Sebuah Angan?

15 5 1
                                    

Suara adzan berkumandang gadis cantik tampak membuka mata perlahan - lahan. Dengan mata yang berat gadis itu langsung mengambil air wudhu. Selepas kewajiban sudah terlaksanakan, gadis itu turun ke bawah hendak membuat sarapan.

Gadis tersebut bernama Arra Khaymara, kini dia sedang menempuh pendidikan sarjana. Tiga tahun terakhir ini dia sedang mencari serta menunggu waktu di pertemukan dengan seseorang.

"Ya Allah pertemukan hamba dengan dia, setiap do'a hamba tentang dia ada secercik keraguan," do'a khusyuk Arra dalam hati. Arra tak putus asa meminta kepada Sang Khaliq untuk bertemu dengan pemuda tersebut.

Matahari yang tampak enggan muncul, burung dan ayam saling bersahutan, tangan seorang gadis yang lihai memotong sayuran, memasukkan sayuran, hingga menjadi sebuah makanan.

"Assalamu'alaikum Umi, Arra berangkat dulu ya, sepulang kuliah Arra mampir ke rumah Umi, Umi mau di bawakan apa?" tanya Arra kepad sang Umi. Sejak masuk kuliah Arra memang ingin mandiri, awalnya Arra tidak di izinkan oleh kedua orang tuanya, akan tetapi Arra meyakinkan kedua orang tuanya bahwa dia bisa. Arra juga janji tidak akan merepotkan kedua orang tuanya.

Tiba di kampus Arra langsung belajar materi yang akan di bahas hari ini, Arra takut tiba-tiba ada ulangan mendadak itu sangat menyulitkan dirinya sendiri. Arra masuk kuliah dengan jalur beasiswa, maka dari itu dia akan mempertahankan beasiswa nya itu dengan belajar walau harus terbagi waktu untuk bekerja.

"Pokoknya habis dari rumah Umi, aku harus mencari kerja part time. Bismillah," ucap Arra yang menyemangati dirinya sendiri. Untuk menyambung hidupnya, Arra gencar mencari lowongan kerja part time. Masalah gaji Arra tidak mempermasalahkannya secara dirinya sendiri belum ada pengalaman kerja.

Bel berbunyi menandakan waktu pulang namun juga menandakan dzuhur tiba. Arra santai memasukkan buku yang berserakan di mejanya, tiba-tiba Arra tersentak kala suara agak keras memanggilnya.

"Arra, ikut aku yuk," ajak pemuda tersebut. Arra bahkan hanya melihat pemuda itu sekilas.

"Maaf Tito, hari ini Arra mau ke rumahnya Umi," jujur Arra. Pemuda itu bernama Tito Arbani teman sejurusan dengan Arra. Arra memang ingin mengunjungi Uminya lantaran ada rindu yang tak terbendung.

"Habis anterin aku aja baru kerumah Umi ya?" paksa Tito.

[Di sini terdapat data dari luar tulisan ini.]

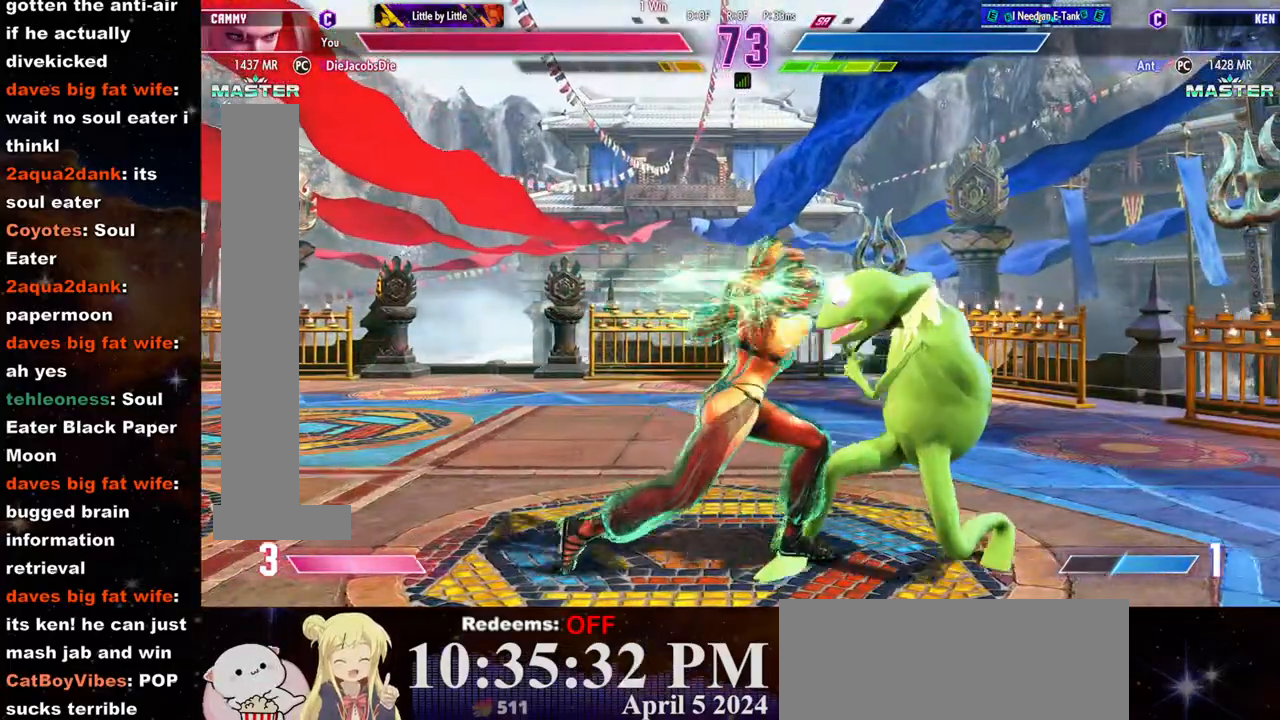
{"buttons": [], "left_stick": "center", "events": [[283, "SQUARE", "down"], [450, "SQUARE", "up"]]}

"Maaf Tito, Arra beneran gak bisa lain waktu aja ya," tolak Arra secara halus. Pasalnya habis dari Umi dia ingin mencari lowongan kerja.

Akhirnya Tito meminta maaf lantaran sudah sedikit memaksa Arra untuk ikut dengannya. "Baiklah Arra, maaf ya tadi sudah memaksamu,"

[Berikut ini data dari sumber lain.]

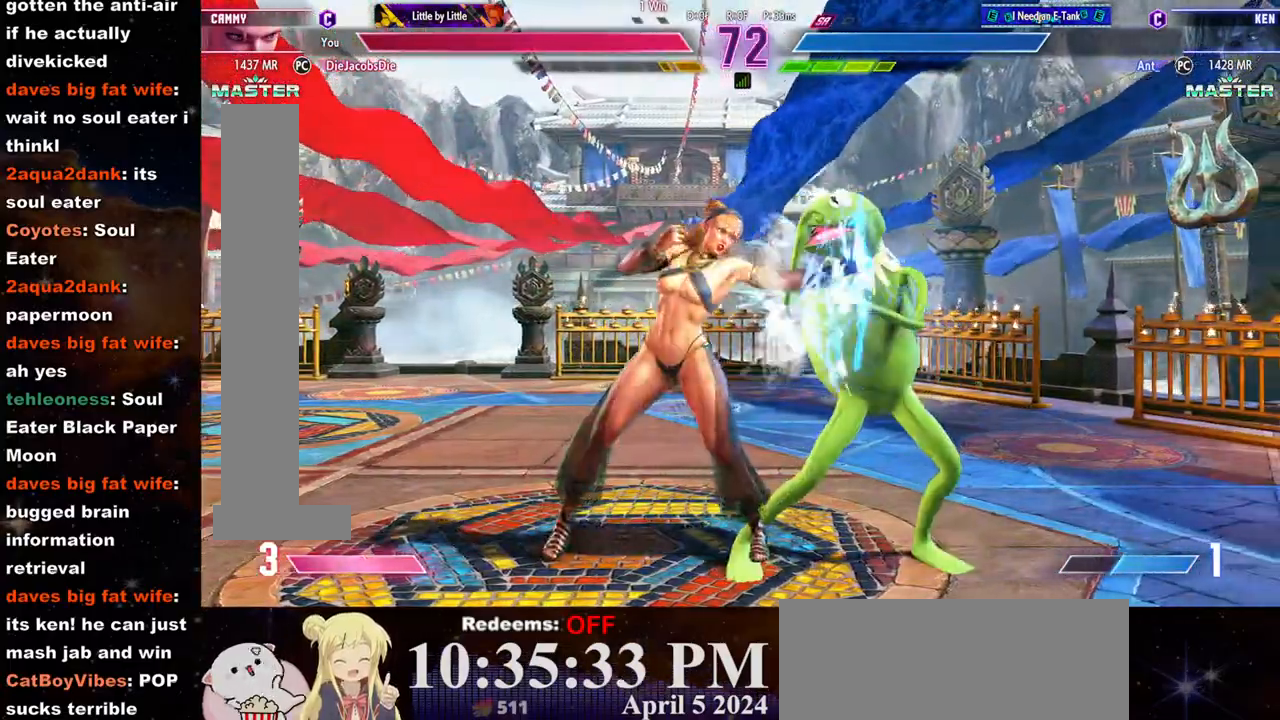
{"buttons": [], "left_stick": "left", "events": [[133, "CROSS", "down"], [233, "CROSS", "up"], [383, "left_stick", "left"]]}
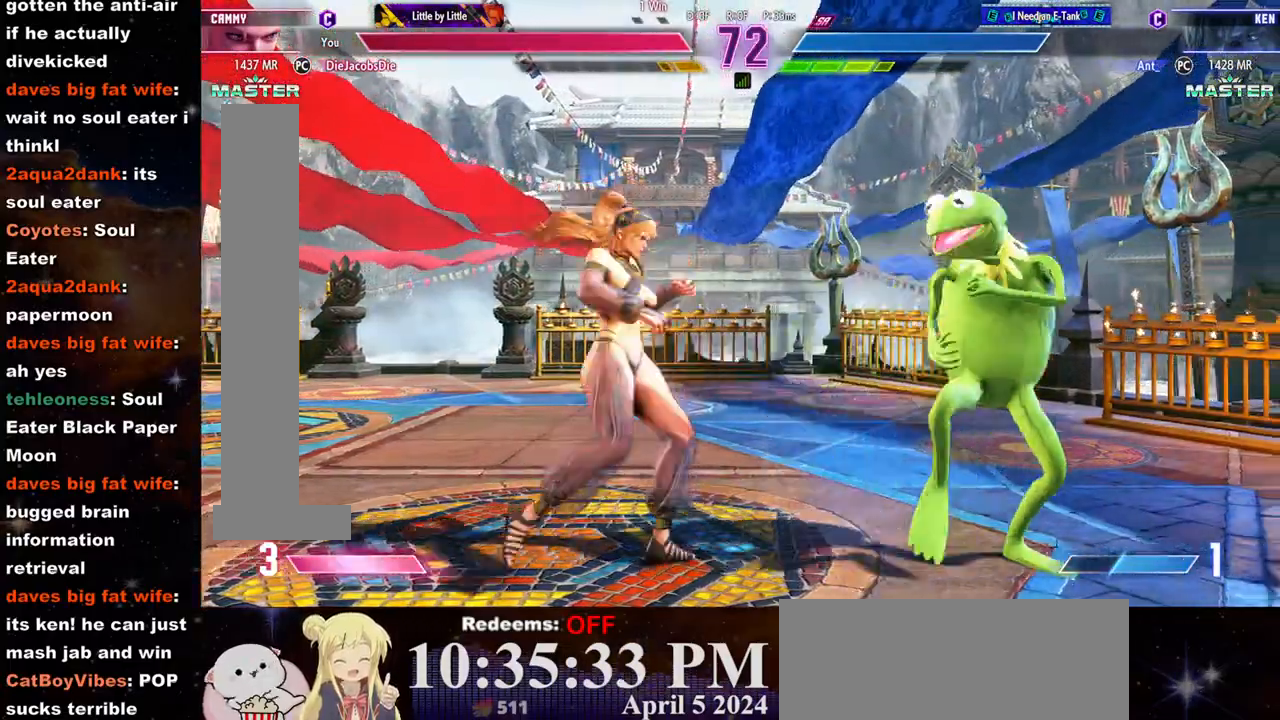
{"buttons": [], "left_stick": "left", "events": [[250, "left_stick", "down-left"], [483, "left_stick", "left"]]}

Sebelum ke rumah Umi Arra sholat dhuhur terlebih dahulu dan mampir untuk membelikan sesuatu untuk Uminya. Arra hanya membawakan kue coklat kesukaan Uminya.

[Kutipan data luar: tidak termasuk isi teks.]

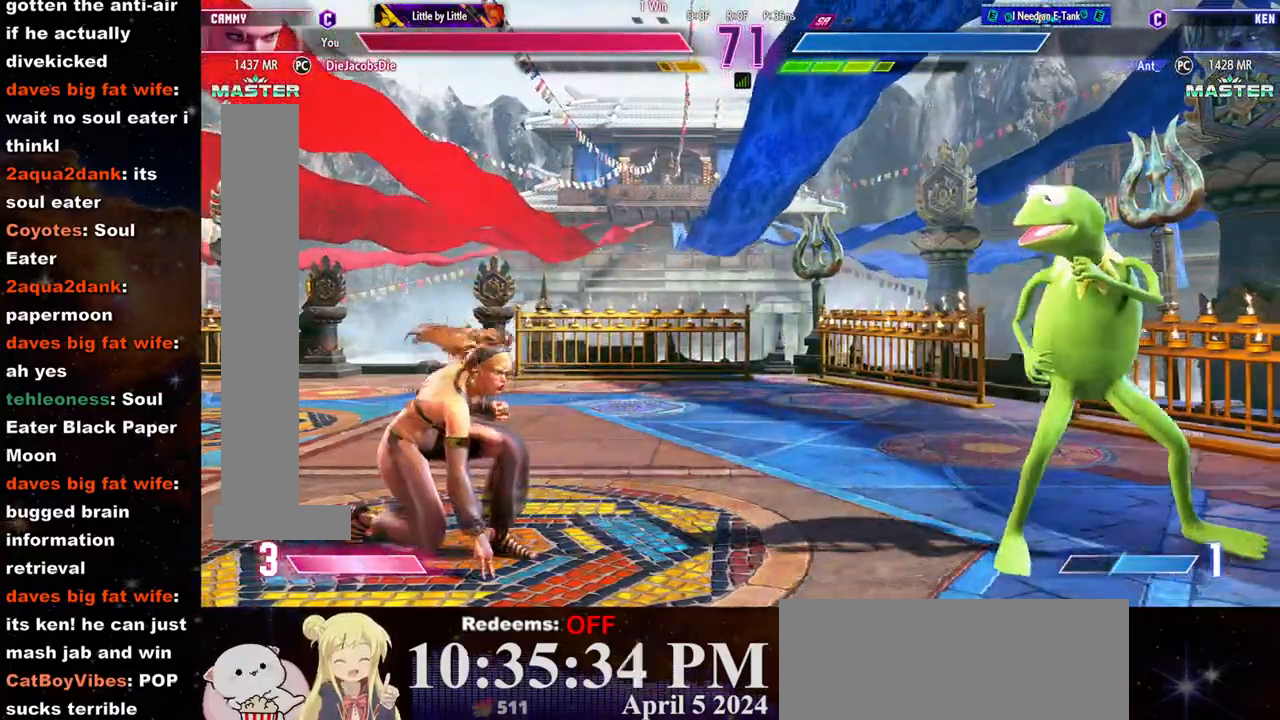
{"buttons": [], "left_stick": "center", "events": [[183, "left_stick", "center"], [233, "left_stick", "left"], [467, "left_stick", "center"]]}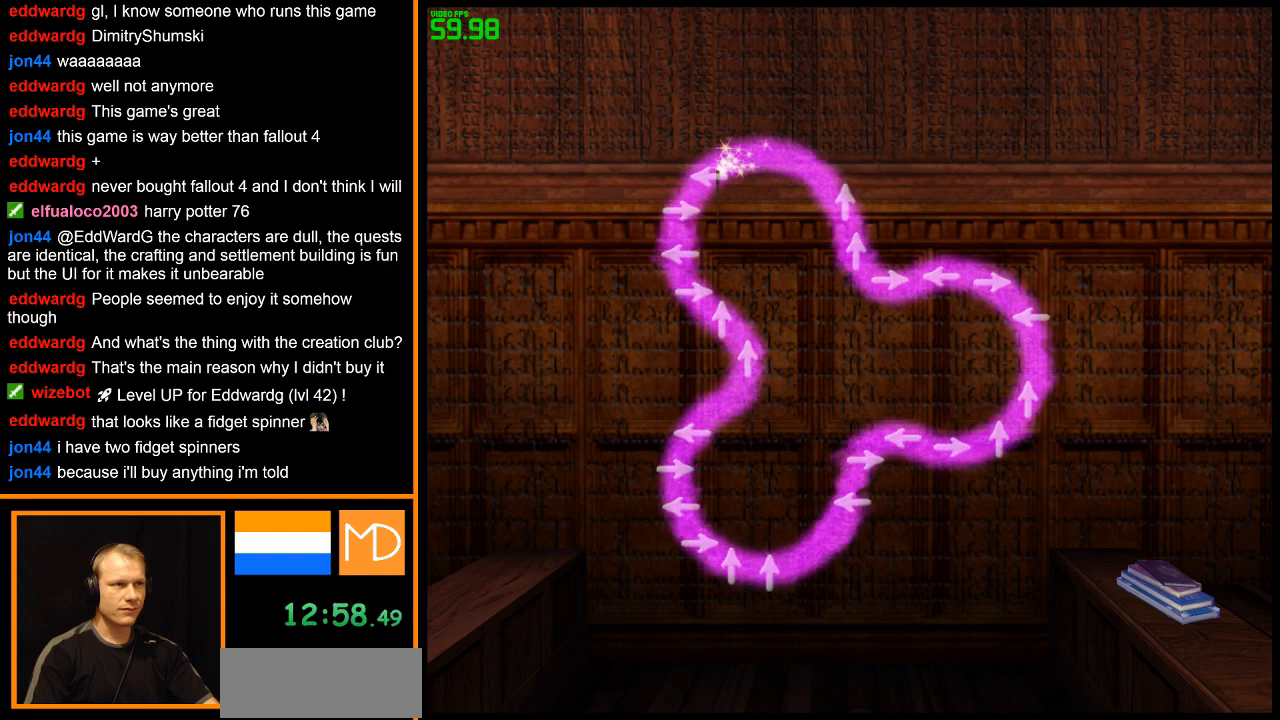
Gameplay with keyboard and mouse; each line is a JSON object with the keys and mouse buttons held at the frame after it. "events" lists presses ("down") and releases ("up") of "1", "2", "3", "4", "5", "6", "7", "8", "a", "alt", "b", "c", "caps_lock", "ctrl", "d", "down", "e", "escape", "f", "f1", "f2", "f3", "f4", "f5", "f6", "f7", "f8", "g", "h", "left", "q", "r", "return", "right", "s", "shift", "space", "super", "t", "tab", "u", "up", "v", "w", "x", "y", "z", "mouse_left", "mouse_wheel", "mouse_right" and "mouse_mb4" between this image and that frame as [ms after this image, input, new state], when the widget could be followed in between. "mouse_left", "mouse_wheel", "mouse_right", "mouse_mb4" = the "left", "wheel", "right", "mb4" buttons of the "mouse" list. No other keys are recorded. "wheel" means that the mouse wheel is clicked or scrolled. Mouse movement is not recorded.
{"keys": [], "mouse": [], "events": [[117, "left", "down"], [217, "left", "up"]]}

Arra memencet bel, "Assalamu'alaikum Umi," salam Arra.

"Wa'alaikumsalam warahmatullahi wabarakatuh Nak, ya allah Umi rindu banget," ucap Umi sembari memeluk Arra dan mengajak masuk ke dalam rumah.

"Arra bawakan kue kesukaan Umi, nanti di makan ya," ucap Arra dengan menyerahkan buah tangannya kepada sang umi.

"Tabarakallah, terima kasih Nak," balas Umi seraya mengambil kue tersebut lalu meletakkannya di atas meja.

"Bu, tolong ini bawakan ke dapur ya lalu bagi untuk ibu dan saya," perintah Umi Fatimah kepada pembantu tersebut. Umi Fatimah enggan memanggil pembantunya dengan sebutan "Bi" menurutnya itu tak sopan, dan semua manusia sama.

"Baik Bu, terima kasih," balas Bu Siti dengan sopan lalu segera ke dapur.

"Emm, Umi, Arra mau bekerja," beritahu Arra kepada Umi. Terlihat Umi terkejut dengan ucapan Arra tadi. Arra jadi berfikir jika Umi saja terkejut apalagi Abi.